With lights off, Davis had nosed their SUV into the trees on the left side of the entrance road. He pulled a few feet ahead so Cassie could get an unobstructed view through the trees of the front door and portico of the little house. It was dark enough that the three distant squares of light from the blinded front-facing windows could be clearly seen.
Kirkbride and another unit, also with their lights off, were across the road in the trees as well. If it weren’t for a reflection of the moon on Kirkbride’s windshield, Cassie would not have known they were there at all.
“I hate this,” she said to Davis.
“I know you do,” Davis said softly.
The radio was squelched down but she could clearly hear Kirkbride checking in with his force. Three units with two deputies each had been sent along an old two-track road that paralleled the river so they could get behind the property. Six heavily armed men—the Bakken County SWAT Team—were now on foot making their way through the trees toward the rear of the house. Four other deputies were approaching the home from each side, two from each direction.
“Let me know when you’re in position,” Kirkbride asked over the radio.

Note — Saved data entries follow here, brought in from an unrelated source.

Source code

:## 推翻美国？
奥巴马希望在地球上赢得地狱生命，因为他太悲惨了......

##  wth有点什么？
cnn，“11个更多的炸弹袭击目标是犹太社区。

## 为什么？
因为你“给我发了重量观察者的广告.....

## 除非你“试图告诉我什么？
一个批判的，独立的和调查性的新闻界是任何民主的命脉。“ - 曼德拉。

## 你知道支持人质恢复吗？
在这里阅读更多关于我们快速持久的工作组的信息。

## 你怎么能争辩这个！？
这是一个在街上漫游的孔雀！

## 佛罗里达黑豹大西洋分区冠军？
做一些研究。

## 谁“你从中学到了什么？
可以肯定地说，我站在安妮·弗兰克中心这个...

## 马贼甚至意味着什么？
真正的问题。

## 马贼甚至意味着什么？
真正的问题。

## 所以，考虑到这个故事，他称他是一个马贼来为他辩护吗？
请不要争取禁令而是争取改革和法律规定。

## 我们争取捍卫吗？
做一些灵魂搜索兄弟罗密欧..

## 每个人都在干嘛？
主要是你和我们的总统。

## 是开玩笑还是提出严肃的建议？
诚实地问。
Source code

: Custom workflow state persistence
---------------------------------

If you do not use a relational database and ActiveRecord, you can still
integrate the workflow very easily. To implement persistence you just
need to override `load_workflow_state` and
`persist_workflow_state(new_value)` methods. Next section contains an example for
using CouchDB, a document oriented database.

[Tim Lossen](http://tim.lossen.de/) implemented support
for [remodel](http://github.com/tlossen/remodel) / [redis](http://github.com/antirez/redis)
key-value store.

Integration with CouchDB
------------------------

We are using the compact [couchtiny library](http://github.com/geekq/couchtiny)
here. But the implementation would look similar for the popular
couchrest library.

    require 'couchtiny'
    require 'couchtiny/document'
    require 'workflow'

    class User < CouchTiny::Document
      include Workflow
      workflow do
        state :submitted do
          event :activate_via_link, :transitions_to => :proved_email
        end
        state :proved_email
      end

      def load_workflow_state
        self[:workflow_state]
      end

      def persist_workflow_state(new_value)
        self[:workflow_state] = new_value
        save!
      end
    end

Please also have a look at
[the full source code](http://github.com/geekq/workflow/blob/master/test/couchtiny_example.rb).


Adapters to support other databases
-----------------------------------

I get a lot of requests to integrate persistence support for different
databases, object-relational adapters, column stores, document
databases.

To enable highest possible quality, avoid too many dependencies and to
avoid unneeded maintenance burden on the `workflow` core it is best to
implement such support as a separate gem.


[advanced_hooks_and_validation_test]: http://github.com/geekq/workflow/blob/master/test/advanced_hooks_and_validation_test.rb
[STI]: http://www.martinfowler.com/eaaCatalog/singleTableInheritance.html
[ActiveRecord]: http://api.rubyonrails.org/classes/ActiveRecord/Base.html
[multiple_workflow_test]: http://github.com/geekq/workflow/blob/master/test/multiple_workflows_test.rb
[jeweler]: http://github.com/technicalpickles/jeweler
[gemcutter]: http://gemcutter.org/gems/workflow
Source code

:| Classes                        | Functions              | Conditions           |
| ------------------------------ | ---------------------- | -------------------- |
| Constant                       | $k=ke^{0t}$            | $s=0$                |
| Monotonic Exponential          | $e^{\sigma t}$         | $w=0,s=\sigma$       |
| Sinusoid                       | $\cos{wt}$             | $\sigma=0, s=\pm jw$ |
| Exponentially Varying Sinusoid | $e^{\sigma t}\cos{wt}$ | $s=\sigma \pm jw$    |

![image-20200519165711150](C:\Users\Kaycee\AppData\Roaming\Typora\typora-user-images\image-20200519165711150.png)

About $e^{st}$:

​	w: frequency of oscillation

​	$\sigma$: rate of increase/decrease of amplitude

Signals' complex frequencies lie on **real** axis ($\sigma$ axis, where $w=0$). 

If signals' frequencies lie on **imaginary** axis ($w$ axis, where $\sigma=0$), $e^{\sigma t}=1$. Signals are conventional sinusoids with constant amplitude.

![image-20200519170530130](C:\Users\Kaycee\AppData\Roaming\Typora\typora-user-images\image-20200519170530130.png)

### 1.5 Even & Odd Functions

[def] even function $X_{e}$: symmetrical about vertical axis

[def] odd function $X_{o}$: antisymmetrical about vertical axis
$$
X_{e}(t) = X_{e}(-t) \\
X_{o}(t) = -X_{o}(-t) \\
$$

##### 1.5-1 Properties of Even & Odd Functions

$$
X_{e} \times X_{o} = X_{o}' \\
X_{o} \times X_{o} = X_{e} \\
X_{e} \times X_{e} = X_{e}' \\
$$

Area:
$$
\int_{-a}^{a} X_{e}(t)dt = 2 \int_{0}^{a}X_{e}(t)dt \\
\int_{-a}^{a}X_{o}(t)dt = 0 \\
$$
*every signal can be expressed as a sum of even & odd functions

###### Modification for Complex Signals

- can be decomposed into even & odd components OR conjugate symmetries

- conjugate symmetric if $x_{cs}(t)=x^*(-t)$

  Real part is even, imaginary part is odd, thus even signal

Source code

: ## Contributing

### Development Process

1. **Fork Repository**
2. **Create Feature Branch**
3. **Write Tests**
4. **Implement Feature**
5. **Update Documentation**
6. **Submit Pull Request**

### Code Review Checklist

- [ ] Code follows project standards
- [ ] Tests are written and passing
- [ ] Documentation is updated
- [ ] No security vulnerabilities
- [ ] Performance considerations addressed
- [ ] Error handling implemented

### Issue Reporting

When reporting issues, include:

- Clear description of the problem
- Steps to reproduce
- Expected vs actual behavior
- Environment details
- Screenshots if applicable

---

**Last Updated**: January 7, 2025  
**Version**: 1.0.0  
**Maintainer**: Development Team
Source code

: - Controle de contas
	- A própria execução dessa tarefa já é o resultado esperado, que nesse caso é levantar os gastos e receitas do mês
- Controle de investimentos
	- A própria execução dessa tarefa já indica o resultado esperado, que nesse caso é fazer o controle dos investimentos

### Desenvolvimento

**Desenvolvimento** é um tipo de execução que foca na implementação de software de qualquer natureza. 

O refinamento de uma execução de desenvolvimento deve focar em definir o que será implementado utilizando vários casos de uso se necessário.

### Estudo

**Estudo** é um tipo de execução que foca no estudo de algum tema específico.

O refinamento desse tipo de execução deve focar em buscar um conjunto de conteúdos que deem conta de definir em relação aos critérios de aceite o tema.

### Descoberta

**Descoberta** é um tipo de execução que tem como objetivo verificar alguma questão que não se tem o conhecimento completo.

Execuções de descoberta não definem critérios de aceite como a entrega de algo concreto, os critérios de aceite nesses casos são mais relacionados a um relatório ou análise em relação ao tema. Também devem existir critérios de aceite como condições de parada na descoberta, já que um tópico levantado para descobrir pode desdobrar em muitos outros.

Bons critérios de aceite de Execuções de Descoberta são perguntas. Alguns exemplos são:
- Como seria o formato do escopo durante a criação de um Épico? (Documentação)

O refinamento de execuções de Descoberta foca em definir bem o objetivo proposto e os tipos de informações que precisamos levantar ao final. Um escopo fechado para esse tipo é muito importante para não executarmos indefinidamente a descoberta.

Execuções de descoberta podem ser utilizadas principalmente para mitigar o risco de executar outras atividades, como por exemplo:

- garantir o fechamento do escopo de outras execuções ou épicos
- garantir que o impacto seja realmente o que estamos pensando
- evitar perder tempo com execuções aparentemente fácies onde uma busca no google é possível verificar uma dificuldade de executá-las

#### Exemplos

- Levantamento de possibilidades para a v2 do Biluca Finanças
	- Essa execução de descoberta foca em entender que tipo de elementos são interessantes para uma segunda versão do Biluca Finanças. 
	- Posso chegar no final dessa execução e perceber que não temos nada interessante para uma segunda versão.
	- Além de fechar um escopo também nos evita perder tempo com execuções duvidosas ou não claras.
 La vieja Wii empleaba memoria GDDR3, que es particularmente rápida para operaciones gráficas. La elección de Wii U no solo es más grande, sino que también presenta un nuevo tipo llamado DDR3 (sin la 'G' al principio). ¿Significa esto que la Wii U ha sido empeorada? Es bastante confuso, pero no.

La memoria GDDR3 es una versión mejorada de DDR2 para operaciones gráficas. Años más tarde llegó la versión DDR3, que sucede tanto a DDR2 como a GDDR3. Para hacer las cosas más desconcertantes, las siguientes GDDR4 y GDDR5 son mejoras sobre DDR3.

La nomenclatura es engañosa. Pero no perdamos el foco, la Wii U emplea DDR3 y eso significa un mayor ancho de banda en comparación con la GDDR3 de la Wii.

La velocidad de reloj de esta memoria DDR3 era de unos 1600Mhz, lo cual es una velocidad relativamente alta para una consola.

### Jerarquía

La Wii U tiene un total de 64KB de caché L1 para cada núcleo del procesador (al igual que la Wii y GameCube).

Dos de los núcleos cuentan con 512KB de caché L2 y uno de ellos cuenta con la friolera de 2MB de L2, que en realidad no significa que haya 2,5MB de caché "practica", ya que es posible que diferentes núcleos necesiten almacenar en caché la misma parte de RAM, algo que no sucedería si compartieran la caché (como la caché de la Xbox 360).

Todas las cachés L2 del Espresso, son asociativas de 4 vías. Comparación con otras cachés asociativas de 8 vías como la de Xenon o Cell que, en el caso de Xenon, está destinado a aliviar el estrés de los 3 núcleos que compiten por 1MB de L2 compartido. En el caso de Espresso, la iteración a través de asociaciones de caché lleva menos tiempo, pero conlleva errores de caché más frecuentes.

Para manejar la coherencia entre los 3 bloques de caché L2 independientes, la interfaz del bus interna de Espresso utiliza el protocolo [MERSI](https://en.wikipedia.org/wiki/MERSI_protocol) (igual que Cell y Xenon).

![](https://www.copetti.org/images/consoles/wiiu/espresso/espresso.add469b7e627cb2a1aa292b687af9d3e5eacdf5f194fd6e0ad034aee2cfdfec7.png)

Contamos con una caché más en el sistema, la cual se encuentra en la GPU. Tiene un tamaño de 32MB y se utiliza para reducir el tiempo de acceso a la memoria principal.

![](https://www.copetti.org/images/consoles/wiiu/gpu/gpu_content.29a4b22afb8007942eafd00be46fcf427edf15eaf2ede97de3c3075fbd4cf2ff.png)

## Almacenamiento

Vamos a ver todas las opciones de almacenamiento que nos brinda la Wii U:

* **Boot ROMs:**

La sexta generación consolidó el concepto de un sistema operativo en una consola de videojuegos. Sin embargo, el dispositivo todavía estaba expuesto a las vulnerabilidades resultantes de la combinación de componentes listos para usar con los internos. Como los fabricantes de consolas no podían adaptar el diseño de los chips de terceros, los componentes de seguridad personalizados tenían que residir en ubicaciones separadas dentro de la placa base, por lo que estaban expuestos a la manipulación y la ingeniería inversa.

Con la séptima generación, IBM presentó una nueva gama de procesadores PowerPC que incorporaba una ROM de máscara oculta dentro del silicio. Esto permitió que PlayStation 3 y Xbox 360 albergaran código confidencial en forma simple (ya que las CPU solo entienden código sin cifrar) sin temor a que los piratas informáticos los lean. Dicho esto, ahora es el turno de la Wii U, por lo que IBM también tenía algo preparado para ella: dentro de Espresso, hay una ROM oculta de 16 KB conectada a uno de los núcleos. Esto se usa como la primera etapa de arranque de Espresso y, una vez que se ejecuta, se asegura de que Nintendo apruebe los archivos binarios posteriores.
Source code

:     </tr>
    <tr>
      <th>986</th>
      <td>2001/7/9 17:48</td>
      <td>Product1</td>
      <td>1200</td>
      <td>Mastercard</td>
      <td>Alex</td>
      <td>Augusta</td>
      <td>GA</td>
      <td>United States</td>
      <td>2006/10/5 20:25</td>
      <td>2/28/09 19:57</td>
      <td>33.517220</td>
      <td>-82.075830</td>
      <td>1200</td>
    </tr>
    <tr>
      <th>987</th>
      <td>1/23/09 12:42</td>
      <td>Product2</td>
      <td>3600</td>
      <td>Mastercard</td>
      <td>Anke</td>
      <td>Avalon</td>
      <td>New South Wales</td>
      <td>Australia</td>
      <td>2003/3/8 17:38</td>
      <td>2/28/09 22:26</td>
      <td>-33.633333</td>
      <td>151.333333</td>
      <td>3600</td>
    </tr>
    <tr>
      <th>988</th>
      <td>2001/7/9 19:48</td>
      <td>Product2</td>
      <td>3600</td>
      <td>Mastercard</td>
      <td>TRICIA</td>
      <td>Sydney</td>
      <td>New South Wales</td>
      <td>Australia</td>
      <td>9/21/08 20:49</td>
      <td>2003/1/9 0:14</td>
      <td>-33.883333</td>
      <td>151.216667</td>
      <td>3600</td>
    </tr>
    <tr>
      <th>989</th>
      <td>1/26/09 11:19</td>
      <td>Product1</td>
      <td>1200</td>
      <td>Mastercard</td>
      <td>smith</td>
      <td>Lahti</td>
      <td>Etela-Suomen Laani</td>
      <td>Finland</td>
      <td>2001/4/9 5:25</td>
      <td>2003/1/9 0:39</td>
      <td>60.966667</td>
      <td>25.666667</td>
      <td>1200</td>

There were three vehicles—Kirkbride’s, Klug’s, and Cassie’s—on the side of the road leading to Lottie Westergaard’s house. Two other units were on standby. So were two EMT vans.
“We have a visual of the house,” one of the SWAT deputies whispered. “There’s a late-model pickup parked in back.”
“California plates,” another deputy said.
“Roger that,” Kirkbride said. “That’ll be our friends from MS-13. Get into position and get ready. When you get the signal from me and no one else, you know what to do.”
There was a round of “Roger that” from all the deputies in place.
“Be safe,” Kirkbride said. “Don’t fire unless you double-check your target—if you have to fire at all. Remember, we’ve got deputies all over these woods. I don’t want anybody getting hurt because of friendly fire, boys.”
Cassie’s mouth was dry when she turned in her seat and said to Kyle, “Are you sure you’re ready for this?”
Kyle nodded that he was.
“You don’t have to do it,” she said. “Remember, we talked about it earlier. You absolutely don’t have to do this.”
“I know.”
“Are you sure you want to go?”
“Yes. My mom and grandma are in there.”
“Remember,” Cassie said, speaking slowly and clearly and reaching back for his hand, “you’ll ride up to the front of the house and drop the duffel bag in the snow so they can see it. Nothing more. Then you’ll turn your bike around and ride back here like hell. If anything happens, you ride into the trees on the side of the road. Got it?”
Kyle nodded.
“Tell me, Kyle. Assure me you’ve got it.”
“Got it,” Kyle said.
She squeezed his hand. He squeezed back, but he didn’t seem scared enough.
“You’re brave,” she said.
He nodded that he was.
“I’ll get the bike out,” Davis said, careful to toggle the kill switch so the interior light wouldn’t go on when he opened the door.
* * *
THE STRATEGY was simple and aggressive as outlined by Kirkbride. Everyone knew their roles. Cassie could see how gung ho his deputies were when Kirkbride outlined the plan.